-- DA FARE --
1) Traduci in inglese questa frase del brano del documento: "I miei genitori avevano preso in affitto una casa in campagna con dei loro amici."
2) Rispondi a queste domande basandoti sul brano del documento:
(a) In che giorno della settimana chi racconta girò le spalle e se ne andò?
(b) In quale supermercato chi racconta immagina di piazzare il letto a pianterreno?
(c) In quale momento della settimana chi racconta andava al supermercato?
3) Riscrivi la parte del brano del documento che inizia con "Da non credersi, lo" e prosegue fino a "i loro carrelli.", sostituendo "trapani" con "martelli".

-- BRANO DEL DOCUMENTO --
Era di Giovedì me lo ricordo bene. Girai le spalle e me ne andai. Di sicuro so che mi vide. Ma di dopo non ricordo più niente: come ritornai a casa, se poi mi richiamò, o se lo richiamai io, se ci siamo riparlati, o se da allora ci siamo rivisti .
Niente. Proprio niente. Buffo, no? Eppure è andata così, che ci crediate o no. Una amicizia finita senza aver mai litigato. Una amicizia chiusa nonostante si sia andati sempre d'accordo.
Buffo, veramente buffo.

ANNI '70 - Gomitolo
Capitolo: Un amico che adesso non ho più

sabato 3 marzo 2012

Palle che talvolta riemergono

          Avevo pensato troppo allo sciopero del giorno dopo. L'emozione mi aveva giocato un brutto tiro: non riuscivo più ad addormentarmi, e quando capita si sa: se ne inventa di tutte.  
Per un po' ho usato anche una tattica speciale: mi fingevo dentro il mio letto, e fin qui non è che poi ci voleva molta fantasia, ma aspettate perché il letto era piazzato in una inarrivabile nicchia di un ultimo piano di un grande ipermercato, con vista sui piani in basso.
Da non credersi, lo so, ma vi assicuro che questo sistema di  mettermi lì a immaginare il passaggio di gente tutta diversa, mi ha permesso di combattere tante insonnie: soporifere erano le ragazze prese nel reparto profumi a provarsi su di loro  trucchi e belletti; narcotizzanti, i giovani e meno giovani intenti a osservare televisori e computer nello spazio dedicato agli strumenti tecnologici; da sonno sicuro, vecchi signori mentre provano trapani e cacciavite nel corridoi del bricolage.

          Una bella strategia durata fino a quando  una notte finii nello spazio dedicato agli alimentari. Invece di adottare il solito sistema di collocarmi nel piano più alti, volli piazzare il mio letto a pianterreno nel supermercato di Campi, in attesa di vedere arrivare le massaie con i loro carrelli.
Lì per lì l'idea mi sembrava geniale!
Non avevo fatto però i conti con ciò che mi era successo in un certo periodo, proprio in quella Coop. 
I miei genitori avevano preso in affitto una casa in campagna con dei loro amici.  Mai scelta fu così azzeccata, soprattutto per un sedicenne che nel fine settimana aveva campo libero per starsene da solo. E quando il gatto non c'è, si sa, i topi ballano. Buttavo tutto all'aria, ma poi ero bravo a rimettere tutto a posto, proprio come mi avevano chiesto: il letto tornava rifatto; camice e maglie sparivano belle piegate nell'armadio; pentole e coperchi, dopo lavate e asciugate, rientravano nella credenza. È sì, perché nella mia totale indipendenza non solo cucinavo, ma mi compravo, con i soldi lasciati da mamma e papà, anche l'occorrente per farlo; per questo avevo preso ogni sabato sera ad andare al supermercato!

-- ELENCO DATI --
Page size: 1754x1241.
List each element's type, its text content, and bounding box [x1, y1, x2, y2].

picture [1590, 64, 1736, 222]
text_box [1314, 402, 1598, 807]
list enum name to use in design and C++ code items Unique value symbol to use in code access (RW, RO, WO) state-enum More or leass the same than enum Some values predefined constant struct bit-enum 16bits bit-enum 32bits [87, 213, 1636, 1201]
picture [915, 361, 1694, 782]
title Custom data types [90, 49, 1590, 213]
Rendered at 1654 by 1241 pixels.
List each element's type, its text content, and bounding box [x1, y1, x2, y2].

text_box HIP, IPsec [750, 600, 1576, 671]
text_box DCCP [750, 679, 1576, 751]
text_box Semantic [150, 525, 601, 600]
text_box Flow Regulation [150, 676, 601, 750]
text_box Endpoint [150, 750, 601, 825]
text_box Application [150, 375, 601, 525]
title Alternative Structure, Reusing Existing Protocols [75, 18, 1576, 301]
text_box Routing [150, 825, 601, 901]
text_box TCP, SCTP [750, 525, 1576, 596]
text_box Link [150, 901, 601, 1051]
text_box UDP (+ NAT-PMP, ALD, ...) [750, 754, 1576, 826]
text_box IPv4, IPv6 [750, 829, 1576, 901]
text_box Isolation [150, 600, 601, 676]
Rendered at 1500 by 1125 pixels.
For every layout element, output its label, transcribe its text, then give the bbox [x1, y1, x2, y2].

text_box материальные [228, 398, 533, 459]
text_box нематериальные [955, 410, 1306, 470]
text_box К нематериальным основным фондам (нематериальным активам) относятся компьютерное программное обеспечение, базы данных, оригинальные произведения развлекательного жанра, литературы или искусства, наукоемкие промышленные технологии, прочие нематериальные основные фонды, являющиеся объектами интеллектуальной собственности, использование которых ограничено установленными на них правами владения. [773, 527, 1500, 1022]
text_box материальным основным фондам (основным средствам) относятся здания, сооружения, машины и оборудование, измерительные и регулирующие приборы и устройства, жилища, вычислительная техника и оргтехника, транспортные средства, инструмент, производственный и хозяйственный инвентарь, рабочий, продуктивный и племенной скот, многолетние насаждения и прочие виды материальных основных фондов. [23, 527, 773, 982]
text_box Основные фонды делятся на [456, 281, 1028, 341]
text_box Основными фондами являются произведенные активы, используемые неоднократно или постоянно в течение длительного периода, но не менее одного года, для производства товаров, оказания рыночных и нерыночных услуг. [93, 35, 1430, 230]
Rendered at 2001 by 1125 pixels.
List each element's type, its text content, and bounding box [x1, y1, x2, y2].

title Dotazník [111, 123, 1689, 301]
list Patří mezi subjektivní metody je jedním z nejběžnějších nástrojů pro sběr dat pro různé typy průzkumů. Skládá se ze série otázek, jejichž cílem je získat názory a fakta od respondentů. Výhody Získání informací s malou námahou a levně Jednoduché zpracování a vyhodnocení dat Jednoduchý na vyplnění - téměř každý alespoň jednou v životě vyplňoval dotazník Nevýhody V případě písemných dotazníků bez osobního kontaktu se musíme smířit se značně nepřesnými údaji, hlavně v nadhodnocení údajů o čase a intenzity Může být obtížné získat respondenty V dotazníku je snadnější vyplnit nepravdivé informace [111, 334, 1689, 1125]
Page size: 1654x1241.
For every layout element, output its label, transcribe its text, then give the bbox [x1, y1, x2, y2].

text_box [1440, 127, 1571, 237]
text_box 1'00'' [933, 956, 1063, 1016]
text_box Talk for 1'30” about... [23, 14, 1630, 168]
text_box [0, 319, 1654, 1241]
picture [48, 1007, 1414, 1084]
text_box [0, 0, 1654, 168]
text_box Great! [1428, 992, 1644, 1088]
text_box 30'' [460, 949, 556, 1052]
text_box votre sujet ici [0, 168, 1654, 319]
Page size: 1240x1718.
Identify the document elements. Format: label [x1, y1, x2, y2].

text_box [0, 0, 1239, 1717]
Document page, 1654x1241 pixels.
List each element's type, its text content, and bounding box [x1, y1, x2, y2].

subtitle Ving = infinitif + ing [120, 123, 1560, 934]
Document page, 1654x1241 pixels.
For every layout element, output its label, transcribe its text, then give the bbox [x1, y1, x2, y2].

-- SOLUZIONI --
1) My parents had rented a house in the countryside with some friends of theirs.

2)
(a) Di giovedì.
(b) Nel supermercato di Campi.
(c) Ogni sabato sera.

3)
Da non credersi, lo so, ma vi assicuro che questo sistema di  mettermi lì a immaginare il passaggio di gente tutta diversa, mi ha permesso di combattere tante insonnie: soporifere erano le ragazze prese nel reparto profumi a provarsi su di loro  trucchi e belletti; narcotizzanti, i giovani e meno giovani intenti a osservare televisori e computer nello spazio dedicato agli strumenti tecnologici; da sonno sicuro, vecchi signori mentre provano martelli e cacciavite nel corridoi del bricolage.

          Una bella strategia durata fino a quando  una notte finii nello spazio dedicato agli alimentari. Invece di adottare il solito sistema di collocarmi nel piano più alti, volli piazzare il mio letto a pianterreno nel supermercato di Campi, in attesa di vedere arrivare le massaie con i loro carrelli.